As previously reported in the Labor & Employment Law Navigator, the Wage and Hour Division (WHD) of the Department of Labor reinstituted its practice of issuing opinion letters in April of last year. Recently issued opinion letters continue to provide helpful guidance for employers on a number of wage and hour issues.
Certain Paralegals May Be Properly Classified As Exempt
In Opinion Letter FLSA 2019-8, the WHD addressed the issue of whether paralegals employed by a trade organization and paid an annual salary of more than $100,000 can be properly classified as exempt from the FLSA’s minimum wage and overtime requirements. The WHD determined that the paralegals were, in fact, exempt under the lesser-known “highly compensated” employee exemption. The exemption requires that:
- The employee earns total annual compensation of at least $100,000, which includes at least $455 per week paid on a salary basis
- The employee’s primary duty includes performing office or non-manual work
- The employee customarily and regularly performs any one or more of the exempt duties or responsibilities of an executive, administrative or professional employee (the so-called “white collar” exemptions).
29 C.F.R. § 541.601. The WHD explained that, unlike the other white-collar exemptions, the highly compensated worker exemption does not require as detailed of an analysis of an employee’s job duties, as their high level of compensation provides a “strong indicator” of exempt status.
Here, the WHD noted that the paralegals “customarily and regularly” performed at least one of the duties of an administrative exempt employee. Because the employees were highly compensated, however, they did not need to meet the administrative exemption’s more stringent duties test, requiring that an employee “primarily” perform such duties involving the exercise of discretion and independent judgment.
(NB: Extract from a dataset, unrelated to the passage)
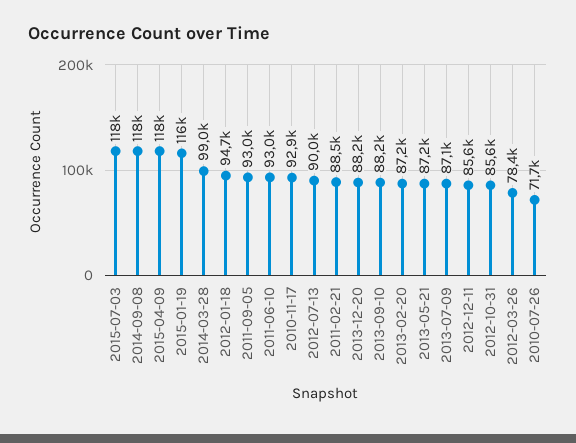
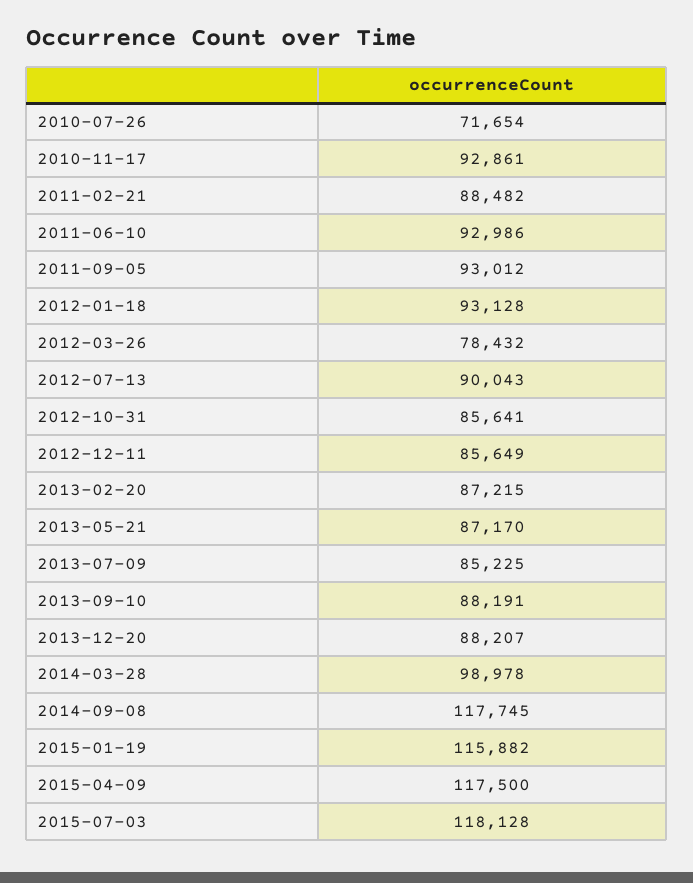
2012-01-18: 94700 -> 93128
2013-07-09: 87100 -> 85225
The Opinion Letter provides a helpful reminder for employers to consider the highly compensated worker exemption for all employees earning more than $100,000 annually. Use of this exemption will allow the application of the relaxed duties test.
Permissible Rounding Practices For Hours Of Work
In Opinion Letter FLSA 2019-9, the WHD addressed a non-profit organization’s question regarding its payroll software’s rounding practices for nonexempt employees under the Service Contract Act, which follows the principles of the FLSA. The WHD explained that it is acceptable for employers to round employees’ hours, so long as calculations “will not result, over a period of time, in failure to compensate the employees properly for all the time they have actually worked.” In other words, an employer’s rounding practices cannot have the effect of working to the employer’s advantage financially or to the employees’ disadvantage (e.g., always rounding down). The WHD noted that it has been its practice to allow rounding “as long as the rounding averages out so that the employees are compensated for all the time they actually worked.” In this instance, the WHD approved the employer’s computer rounding practice because it was neutral on its face, and effectively averaged out so that employees were paid for all the time that they worked.
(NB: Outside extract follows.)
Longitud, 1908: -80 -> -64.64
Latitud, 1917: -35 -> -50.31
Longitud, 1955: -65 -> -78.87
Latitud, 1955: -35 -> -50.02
The Opinion Letter provides important guidance for employers that round their non-exempt employees’ reported time. Rounding practices should be reviewed to ensure that they are neutral and do not, over a period time, favor the employer. Unfair rounding practices that deprive employees of compensation expose employers to significant liability, whether through a DOL investigation or a collective/class action lawsuit.
Certain Time Spent By Truckers In Truck’s Sleeper Berth Not Compensable
In Opinion Letter FLSA 2019-10, the WHD addressed whether time spent by over-the-road truck drivers in their trucks’ sleeper berths constitutes compensable working time. In the example considered by the WHD, long-haul truck drivers spent considerable time over the course of multi-day trips in their trucks’ sleeper berths. The time spent in the sleeper berths did not, however, involve driving, inspecting, cleaning, fueling, completing paperwork, or other responsibilities of the drivers’ jobs.
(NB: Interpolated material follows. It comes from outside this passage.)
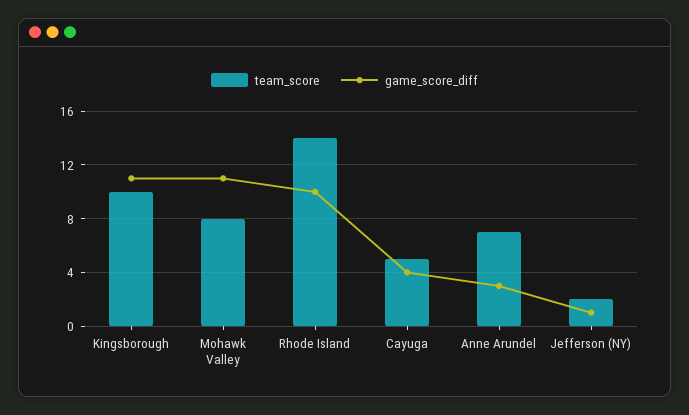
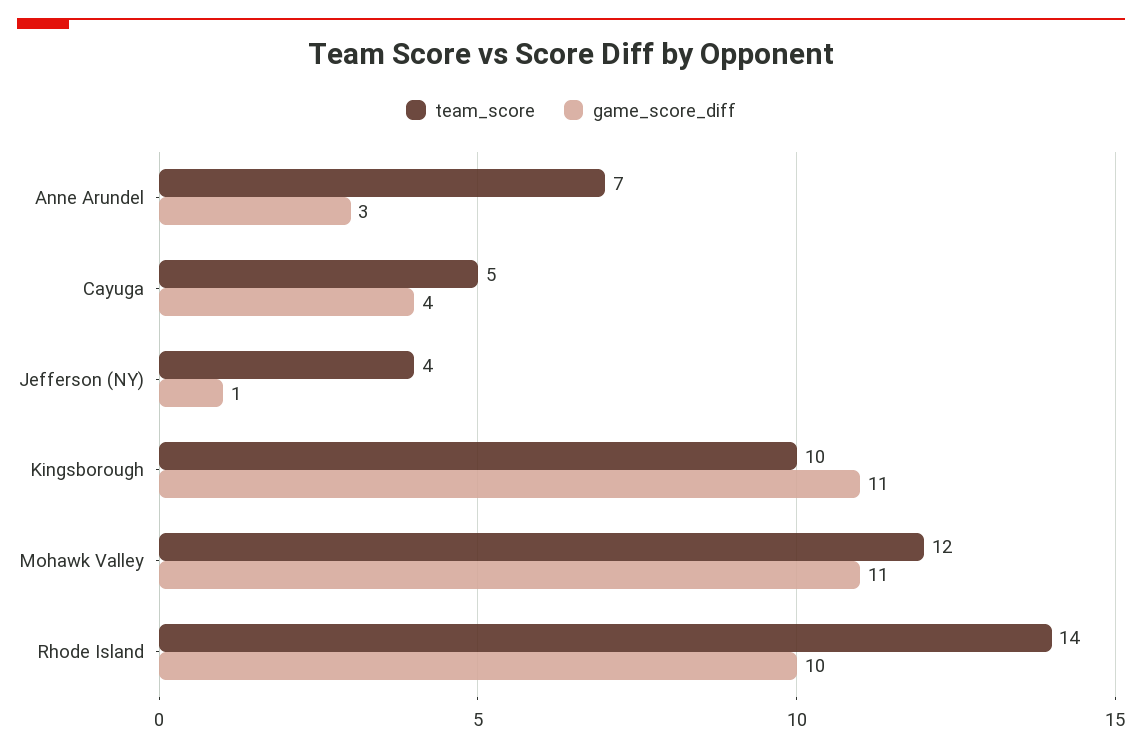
team_score, Mohawk Valley: 8 -> 12
team_score, Jefferson (NY): 2 -> 4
In analyzing the issue, the WHD noted that its prior interpretations were “unnecessarily burdensome for employers” and complicated the issue. The WHD explained that it would adopt a “straightforward” approach, in which time that drivers are relieved of all duties and permitted to sleep in a berth is “presumptively” non-working time and not compensable. In finding the truckers’ time to be non-compensable here, the WHD focused upon the fact that they were relieved of all duties, even if the time was spent confined in the truck’s sleeper berth. The WHD noted that there could be a different result in situations where drivers are not completely off-duty and relieved of work responsibilities.
While the Opinion Letter addressed the working time of truck drivers, it provides guidance for determining hours worked for employees generally. In determining whether an employee’s time is compensable, employers must consider whether an employee is truly off-duty, and thus able to effectively use the time for his or her own purposes. If not, or if the employees perform tasks for the benefit of the employer, the time may be compensable. This issue can arise in many contexts, including when employees report to work early, spend their lunch breaks at their desks, or are required by the employer to be “on call.”